It is a matter of great concern that women in refugee camps have been
the subject of particular harassment, usually sexual, by strong men in the
camps, or by the military officers guarding the camps from the countries
from which they have fled, or others, and they are particularly vulnerable
because in most situations the women are not literate, they don't have the
strength and support of their home community and they have particular
needs. Children of course are vulnerable to all sorts of exploitation for
similar reasons, and arising from their separation from the community with
which they are familiar.
The Australian Response
In Australia the legislation which primarily governs Australia's
treatment of refugees and Australia's response to the refugee crisis is
the Migration Act 1958 (as amended). That legislation of course covers all
aspects of migration to Australia, not only the refugee system.
Persons seeking entry to Australia apply for a visa of a particular
class and are approved if they meet all the prescribed criteria. There are
a wide variety of visa classes providing for the offshore and onshore
entry and stay temporarily or permanently of refugees and others with
humanitarian claims.
Our Migration Act is one of the most complex of laws in Australia.
Judges of the Federal Court regularly refer to it as being as complex as
the tax or the company laws of Australia.
Behind the Act and Regulations made thereunder is government policy.
Every year the government makes a determination on how many people will be
allowed to come to Australia under the various different programs of
migration. There are currently three major programs: the independent and
skilled migration program, the family preferential migration program and
the humanitarian/refugee program.
Australia takes and has taken over the last few years about 12,000
persons per year for resettlement under the refugee/humanitarian program.
This program comprises an offshore and an onshore component. The larger
offshore component includes persons who are displaced (i.e. have
humanitarian needs) and who have been determined to be refugees overseas
who need to be resettled and usually who have some family connections with
Australia. In the late 1980s and early 1990s, the largest group of
refugees taken under the offshore program by Australia were Indo Chinese,
Vietnamese, Laotians and Cambodians. In recent years, most refugees come
from former Yugoslavia and Iraq. We also have had specific programs for
people from a huge diversity of countries including the former Soviet
Union, East Timorese living in Portugal, Sudanese and Ahmadis from
Pakistan.
The onshore component comprises people who are in Australia who have
sought refugee status because of their fear of persecution for a
Convention reason. Places are provided notionally for onshore approvals.
Controversially, if the number of onshore grants exceeds the annual quota,
places are deducted from the offshore program. Australia applies very
strictly the international definition as part of the determination
process. The procedure to determine refugee status in Australia is not
simple and can be quite lengthy.

Data extracted from a collection:
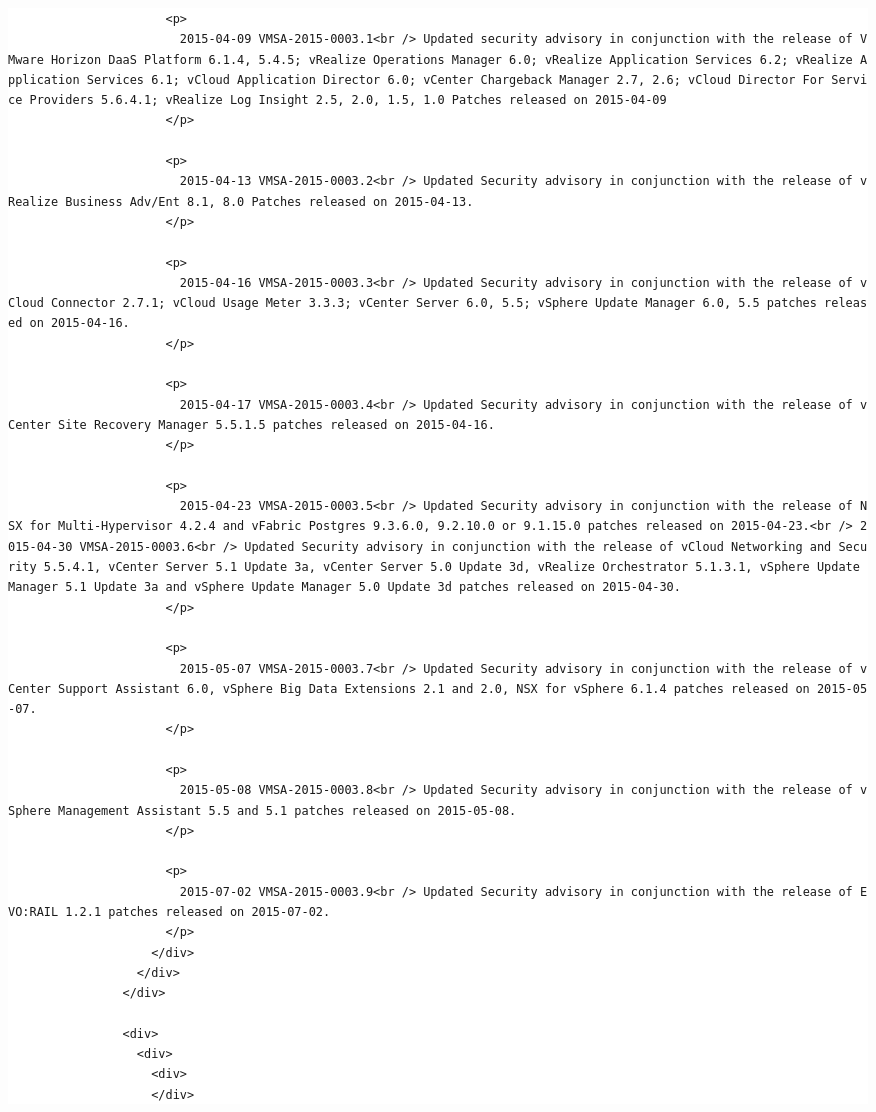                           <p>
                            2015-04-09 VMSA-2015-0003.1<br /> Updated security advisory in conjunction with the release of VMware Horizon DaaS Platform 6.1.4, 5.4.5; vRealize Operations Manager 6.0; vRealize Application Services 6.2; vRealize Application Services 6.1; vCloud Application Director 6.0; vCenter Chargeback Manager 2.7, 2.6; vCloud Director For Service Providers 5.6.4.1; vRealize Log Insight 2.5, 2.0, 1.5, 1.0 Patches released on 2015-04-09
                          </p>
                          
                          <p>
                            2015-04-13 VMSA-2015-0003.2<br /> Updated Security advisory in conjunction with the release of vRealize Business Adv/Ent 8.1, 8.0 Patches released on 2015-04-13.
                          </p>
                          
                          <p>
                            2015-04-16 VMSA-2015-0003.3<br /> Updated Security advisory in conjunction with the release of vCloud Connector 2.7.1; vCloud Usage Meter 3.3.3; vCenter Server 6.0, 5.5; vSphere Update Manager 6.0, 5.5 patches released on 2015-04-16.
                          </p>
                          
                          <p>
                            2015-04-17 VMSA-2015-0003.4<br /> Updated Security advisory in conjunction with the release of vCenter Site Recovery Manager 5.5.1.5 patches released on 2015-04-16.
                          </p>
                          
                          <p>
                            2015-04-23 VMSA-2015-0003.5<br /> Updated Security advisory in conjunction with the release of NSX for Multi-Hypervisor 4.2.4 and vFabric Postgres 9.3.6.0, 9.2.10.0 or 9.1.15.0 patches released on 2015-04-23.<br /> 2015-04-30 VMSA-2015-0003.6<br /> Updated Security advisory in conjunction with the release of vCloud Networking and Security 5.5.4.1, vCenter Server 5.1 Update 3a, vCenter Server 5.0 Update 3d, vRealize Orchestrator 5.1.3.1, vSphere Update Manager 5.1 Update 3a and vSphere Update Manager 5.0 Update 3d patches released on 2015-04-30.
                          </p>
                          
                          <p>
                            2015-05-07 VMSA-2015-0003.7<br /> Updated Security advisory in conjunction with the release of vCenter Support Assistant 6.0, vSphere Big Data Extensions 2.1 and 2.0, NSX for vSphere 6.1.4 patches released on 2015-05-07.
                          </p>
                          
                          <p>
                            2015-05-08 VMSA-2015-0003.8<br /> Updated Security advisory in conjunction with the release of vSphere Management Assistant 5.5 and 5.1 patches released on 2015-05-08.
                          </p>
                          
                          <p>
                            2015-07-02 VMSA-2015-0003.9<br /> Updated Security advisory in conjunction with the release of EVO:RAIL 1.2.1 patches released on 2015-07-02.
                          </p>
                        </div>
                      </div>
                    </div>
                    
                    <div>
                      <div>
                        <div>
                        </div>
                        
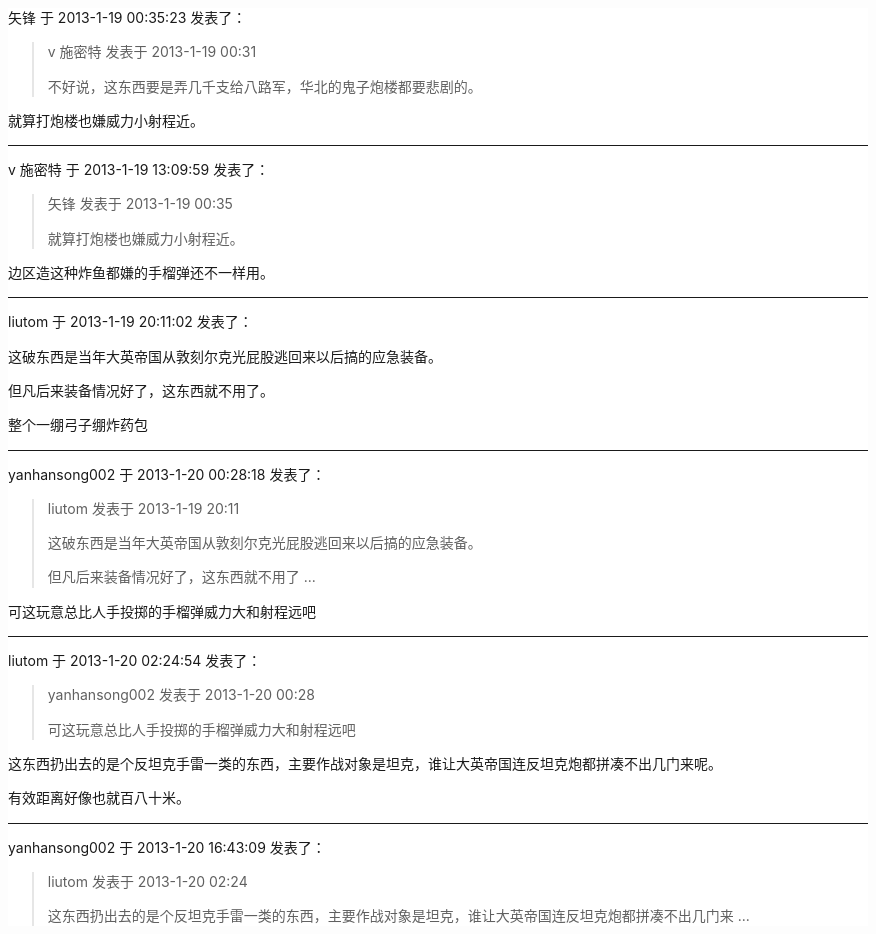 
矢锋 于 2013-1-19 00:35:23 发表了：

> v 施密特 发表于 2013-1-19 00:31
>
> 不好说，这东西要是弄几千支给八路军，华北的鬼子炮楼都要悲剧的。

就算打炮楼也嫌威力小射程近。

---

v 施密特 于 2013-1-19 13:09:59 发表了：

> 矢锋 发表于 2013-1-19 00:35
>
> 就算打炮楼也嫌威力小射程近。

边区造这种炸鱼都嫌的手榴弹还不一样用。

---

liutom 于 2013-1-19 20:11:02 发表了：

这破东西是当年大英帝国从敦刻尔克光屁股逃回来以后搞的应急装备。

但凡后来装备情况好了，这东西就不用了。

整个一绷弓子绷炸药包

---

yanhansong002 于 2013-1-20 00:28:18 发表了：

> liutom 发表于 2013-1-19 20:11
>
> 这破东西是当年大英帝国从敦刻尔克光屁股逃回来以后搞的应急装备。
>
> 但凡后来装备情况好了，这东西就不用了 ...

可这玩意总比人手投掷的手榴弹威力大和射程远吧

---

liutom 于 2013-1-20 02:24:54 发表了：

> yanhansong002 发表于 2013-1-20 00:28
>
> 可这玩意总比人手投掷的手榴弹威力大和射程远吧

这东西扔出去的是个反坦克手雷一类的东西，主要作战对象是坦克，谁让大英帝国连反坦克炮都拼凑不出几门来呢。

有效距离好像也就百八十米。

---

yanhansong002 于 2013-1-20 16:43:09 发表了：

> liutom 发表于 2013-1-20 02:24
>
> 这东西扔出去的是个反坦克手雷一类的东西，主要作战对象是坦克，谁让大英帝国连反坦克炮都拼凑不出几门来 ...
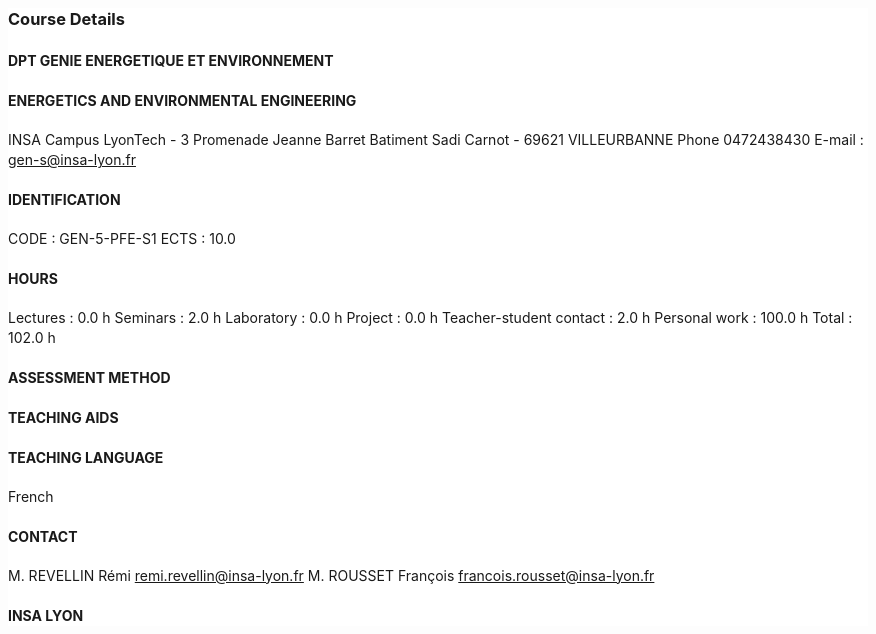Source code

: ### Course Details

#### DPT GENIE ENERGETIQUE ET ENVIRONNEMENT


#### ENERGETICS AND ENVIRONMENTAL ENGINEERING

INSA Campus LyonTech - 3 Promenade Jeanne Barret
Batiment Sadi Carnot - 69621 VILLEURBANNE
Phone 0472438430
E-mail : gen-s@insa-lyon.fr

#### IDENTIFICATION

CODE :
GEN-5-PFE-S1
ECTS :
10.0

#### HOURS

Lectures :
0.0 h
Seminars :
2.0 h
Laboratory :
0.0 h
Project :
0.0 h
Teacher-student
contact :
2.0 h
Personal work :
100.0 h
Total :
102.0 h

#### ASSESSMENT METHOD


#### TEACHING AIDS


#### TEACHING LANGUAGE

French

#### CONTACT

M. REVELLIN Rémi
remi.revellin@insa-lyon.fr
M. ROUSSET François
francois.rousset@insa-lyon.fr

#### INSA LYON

==

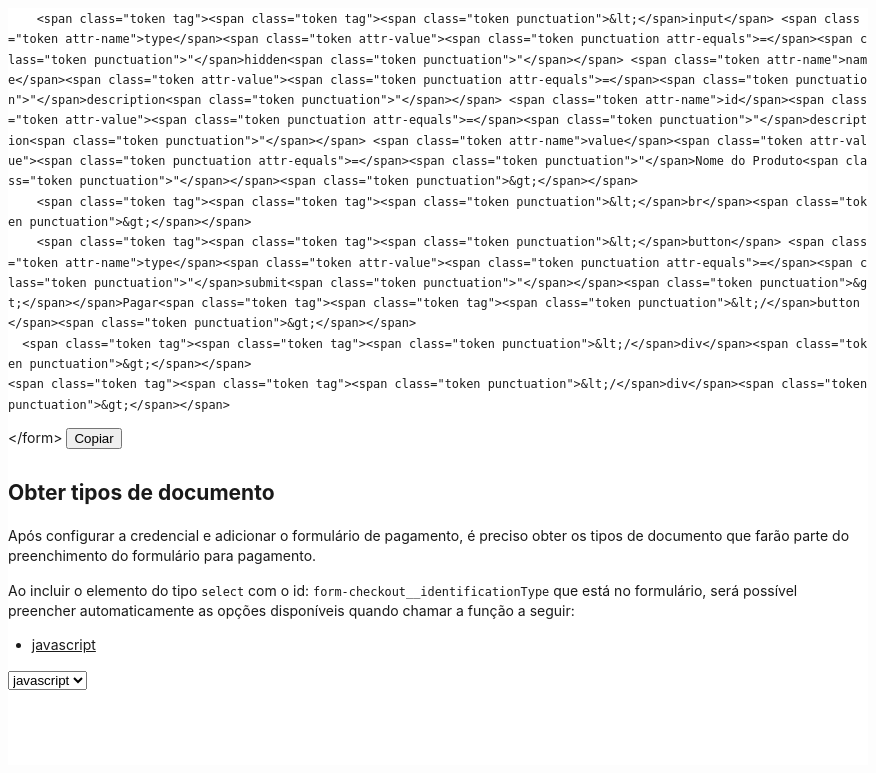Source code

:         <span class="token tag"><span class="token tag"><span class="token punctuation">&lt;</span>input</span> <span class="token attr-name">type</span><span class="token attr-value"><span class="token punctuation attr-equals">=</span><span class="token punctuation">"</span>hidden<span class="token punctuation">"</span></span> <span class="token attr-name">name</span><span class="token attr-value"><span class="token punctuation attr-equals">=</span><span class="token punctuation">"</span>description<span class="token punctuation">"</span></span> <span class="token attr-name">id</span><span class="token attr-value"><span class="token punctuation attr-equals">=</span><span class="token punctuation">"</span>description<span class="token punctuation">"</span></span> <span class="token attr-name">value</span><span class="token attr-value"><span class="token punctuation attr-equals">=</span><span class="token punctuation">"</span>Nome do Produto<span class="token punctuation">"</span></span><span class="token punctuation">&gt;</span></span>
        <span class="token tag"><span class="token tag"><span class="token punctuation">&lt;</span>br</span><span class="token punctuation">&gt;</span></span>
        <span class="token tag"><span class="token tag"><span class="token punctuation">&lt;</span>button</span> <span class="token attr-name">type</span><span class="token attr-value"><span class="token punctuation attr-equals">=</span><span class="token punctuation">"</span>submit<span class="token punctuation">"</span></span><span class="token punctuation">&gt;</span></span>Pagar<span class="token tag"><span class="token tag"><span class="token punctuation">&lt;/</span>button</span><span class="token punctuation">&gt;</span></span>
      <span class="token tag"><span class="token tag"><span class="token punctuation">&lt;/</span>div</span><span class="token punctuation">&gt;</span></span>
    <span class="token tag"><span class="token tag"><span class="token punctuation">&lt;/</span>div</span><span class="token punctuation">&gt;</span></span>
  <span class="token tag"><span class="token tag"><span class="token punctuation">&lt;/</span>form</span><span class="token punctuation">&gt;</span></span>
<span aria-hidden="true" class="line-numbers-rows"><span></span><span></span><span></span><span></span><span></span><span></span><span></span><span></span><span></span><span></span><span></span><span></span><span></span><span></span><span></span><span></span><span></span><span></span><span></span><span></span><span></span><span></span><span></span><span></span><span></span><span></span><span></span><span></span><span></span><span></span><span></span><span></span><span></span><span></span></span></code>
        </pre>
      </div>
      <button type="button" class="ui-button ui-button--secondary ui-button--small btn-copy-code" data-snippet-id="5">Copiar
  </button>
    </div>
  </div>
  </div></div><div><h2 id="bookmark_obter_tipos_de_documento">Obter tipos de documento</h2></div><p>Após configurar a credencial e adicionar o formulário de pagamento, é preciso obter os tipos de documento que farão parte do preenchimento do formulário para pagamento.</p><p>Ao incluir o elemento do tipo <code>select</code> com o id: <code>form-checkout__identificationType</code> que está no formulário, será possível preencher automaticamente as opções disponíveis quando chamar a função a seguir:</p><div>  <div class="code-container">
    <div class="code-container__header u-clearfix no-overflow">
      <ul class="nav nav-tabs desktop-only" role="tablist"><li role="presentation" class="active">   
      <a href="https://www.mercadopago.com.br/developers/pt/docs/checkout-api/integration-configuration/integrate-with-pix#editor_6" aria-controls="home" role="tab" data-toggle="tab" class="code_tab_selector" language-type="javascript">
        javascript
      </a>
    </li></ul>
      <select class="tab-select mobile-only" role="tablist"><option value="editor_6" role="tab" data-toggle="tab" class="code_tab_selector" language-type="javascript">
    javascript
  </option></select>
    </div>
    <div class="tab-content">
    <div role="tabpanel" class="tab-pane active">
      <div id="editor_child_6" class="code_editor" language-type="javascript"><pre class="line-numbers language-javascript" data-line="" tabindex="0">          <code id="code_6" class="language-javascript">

Problem to solve: Reproduce the passage on refugees and Australian migration law word for word, from "Persons seeking entry" to "laws of Australia.".

Exercise output:
Persons seeking entry to Australia apply for a visa of a particular
class and are approved if they meet all the prescribed criteria. There are
a wide variety of visa classes providing for the offshore and onshore
entry and stay temporarily or permanently of refugees and others with
humanitarian claims.
Our Migration Act is one of the most complex of laws in Australia.
Judges of the Federal Court regularly refer to it as being as complex as
the tax or the company laws of Australia.